Occupancy rates continue to soar in Lafayette’s retail scene, but a lack of new construction puts us at risk of halting progress.
By Ryan Pecot
July 26, 2012
Year over year same store sales comparisons are the standard barometer used by retailers and Wall Street to keep a handle on the health of a company. A similar assessment can be made of a particular real estate market’s condition by evaluating a yearly snapshot of the respective occupancy and pricing levels; both for the entire parish, but also in its sub-markets. The 5.2-plus million square feet of retail data gathered for the annual Acadiana Commercial Outlook provides a perfect opportunity to put Lafayette’s marketplace under a microscope.
Straight to the numbers. On a national scale, it was a record low year in new square footage construction brought to the market in 2011, but Lafayette was able to introduce just over 200,000 square feet. The better news is that we saw a more than half-point uptick in Lafayette’s overall occupancy numbers to 86 percent, which effectively means the 200,000 square feet that was added was also consumed, plus some. This is a very positive indicator indeed. Breaking down the occupancy level by sub-markets, the College Drive at Johnston Street area still leads the pack at more than 94 percent — this well established area doesn’t have capacity to easily add square footage and is coveted by local retailers because of the high traffic volumes. When comparing the southern Ambassador corridor year over year numbers, there was initial surprise to see a slight reduction in this sub-market.
After digging deeper though, it became apparent that the actual consumed square footage in this highly demanded area grew, but percentage wise there was a miniscule drop because of added footage. On the remaining six sub-markets, there were no substantial changes, outside of the Pinhook Road at Kaliste Saloom corridor, which jumped almost 10 percentage points to 88 percent.
As strong an indication as added square footage and occupancy numbers can be, pricing is that much better of a gauge since it truly tells the story of new transactions and the confidence retailers demonstrate. As a whole, Lafayette witnessed increases in all three categories, led by small shop with a jump of almost 25 cents per square foot in base rent to $15.70 per square foot. This is a strong number in these “tough” post recession times. Jumping over to sub-market pricing, the question would be do you recall that whole supply versus demand phenomenon that was harped on constantly during ECON 101? Well, it’s a reality. Easily at the top of the food chain is the highly demanded southern Ambassador Caffery trade area, with an average small shop number of $18.09 per square foot. This is a huge year-over-year jump of 50 cents per square foot for a large sub-market.

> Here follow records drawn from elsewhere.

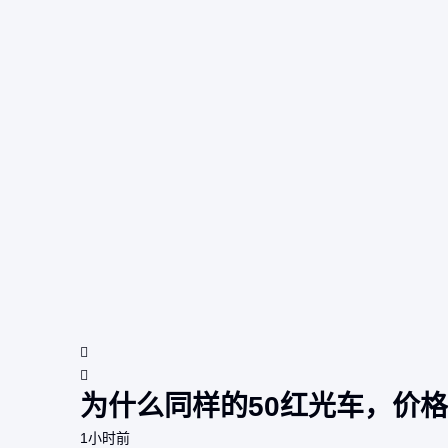
为什么同样的50红光车，价
1小时前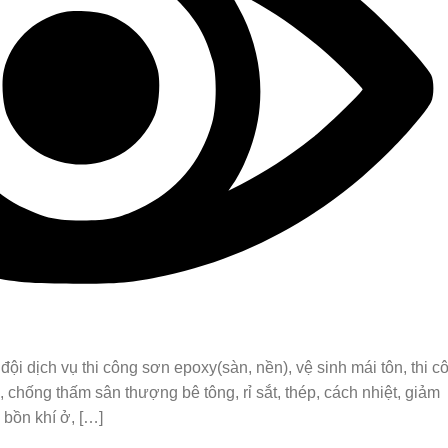
i dịch vụ thi công sơn epoxy(sàn, nền), vệ sinh mái tôn, thi c
 chống thấm sân thượng bê tông, rỉ sắt, thép, cách nhiệt, giảm
, bồn khí ở, […]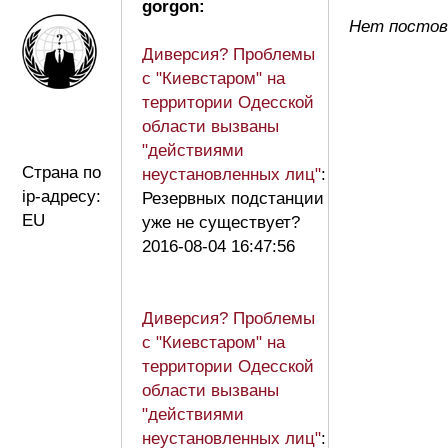
gorgon:
Нет постов
Диверсия? Проблемы
с "Киевстаром" на
территории Одесской
области вызваны
"действиями
Страна по
неустановленных лиц"
:
ip-адресу:
Резервных подстанции
EU
уже не существует?
2016-08-04 16:47:56
Диверсия? Проблемы
с "Киевстаром" на
территории Одесской
области вызваны
"действиями
неустановленных лиц"
: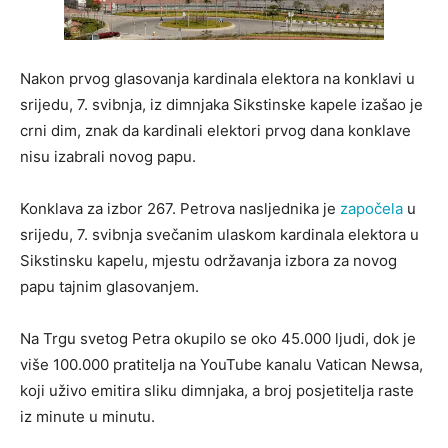
Nakon prvog glasovanja kardinala elektora na konklavi u
srijedu, 7. svibnja, iz dimnjaka Sikstinske kapele izašao je
crni dim, znak da kardinali elektori prvog dana konklave
nisu izabrali novog papu.
Konklava za izbor 267. Petrova nasljednika je
započela
u
srijedu, 7. svibnja svečanim ulaskom kardinala elektora u
Sikstinsku kapelu, mjestu održavanja izbora za novog
papu tajnim glasovanjem.
Na Trgu svetog Petra okupilo se oko 45.000 ljudi, dok je
više 100.000 pratitelja na YouTube kanalu Vatican Newsa,
koji uživo emitira sliku dimnjaka, a broj posjetitelja raste
iz minute u minutu.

As a whole, we witnessed four increases, two remain the same, and two slight reductions in rent figures across the eight sub-markets. One quick side note is that the downtown trade area did see the second highest jump, which obviously bodes well for the demand of this ongoing resurrection of the oldest part of the city.
To predict the future can be difficult, but from time to time, it is easier than others, and now is one of those occasions. Simply put, there is a lot of demand for retail space in Lafayette. The lack of existing supply that suits the prototypes of today’s retailers has finally caught up with our marketplace. We are at a critical point of losing potential retailers that are interested in locating or expanding within Lafayette because we simply don’t have the supply.
By my rough estimations, there are likely 225,000-plus square feet worth of national and regional retailers that are interested and currently looking for retail space that fits their specific requirements. Sure, site specifics are tighter than ever before because retailers as a whole are still a bit wounded, but the deals are out there to be had and Lafayette is a big target on many retailers’ radar screens.